Mbox files and in 10.4

One of the big under-the-hood changes to in 10.4 is that messages are no longer in mbox files, this allows Spotlight to index individual messages without having to first parse out the contents of the entire mailbox. Despite being unused, the old mbox files are often still on the drive, which means that most everyone’s mail is now taking up almost twice as much space as it did with 10.3. (my mail folder went from 1.4 to 2.8 gigs). If installing Tiger devoured a lot of hard drive space, that might account for a significant portion of where it went.

After an Archive & Install upgrade, my ~/Library/Mail directory still has folders labeled *.mbox, but those folders each now contain a “Messages” directories which holds thousands of numbered *.emix files. Those mostly appear to be plain text files each containing one message. There is a small glob of XML plist data attached to the end of each file, as well an integer at the top of the file. The first integer is the message’s character/byte count from the end of the integer to the beginning of the XML data.

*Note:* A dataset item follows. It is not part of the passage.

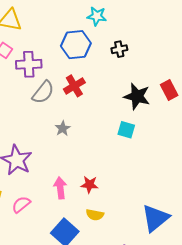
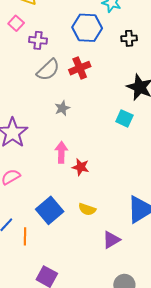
purple cross: (29, 64) -> (38, 40), size x0.7
pink arrow: (60, 188) -> (61, 152), moved
yellow semicircle: (95, 215) -> (87, 209), moved

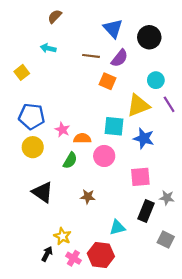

In theory, a fairly simple shell script could glom everything together into a standard mbox. Not sure how processor intensive that would be, but the steps to reassemble the data would be trivial. At very least Apple’s decision to move away from the mbox format can be easily reversed with no data loss.

Not much has been written about this, but I found this MacOS X Hints mbox thread which confirms what I’m seeing:

I used to be able to use mutt or pine to view the mbox mailboxes in ~/Library/Mail/<account>/<box>/mbox . In 10.4 these are still present, but appear not to be updated any more. The up to date emails are in ~/Library/Mail/<account>/<box>/Messages/*.emlx which I believe is required for spotlight to be able to index messages – it only indexes file-based entities, not subportions of files.

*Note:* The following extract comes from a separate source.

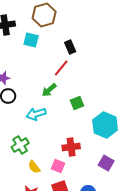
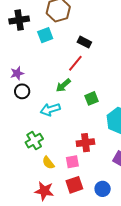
cyan square: (31, 40) -> (45, 35), turned -35
black rectangle: (70, 47) -> (84, 42), turned -40
pink square: (58, 166) -> (72, 162), turned -32

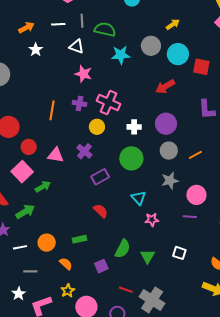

Because Carbon Copy Cloner doesn’t work with 10.4 yet, I can’t comfortably back up my drive and experiment with deleting the old mboxes. It seems like it should be safe to remove all mbox files and associated files, nothing outside the Messages directories has been modified since I upgraded to 10.4. If anyone has more information, please leave a comment.

(While reading a little background on the mbox format, I found the original RFC for email as a text file. The W3c also has an HTML version of RFC822, partially converted by (sir) Tim Berners-Lee. It’s fun to encounter raw history like that.)

Update I posted a simple command to delete unused Mbox files.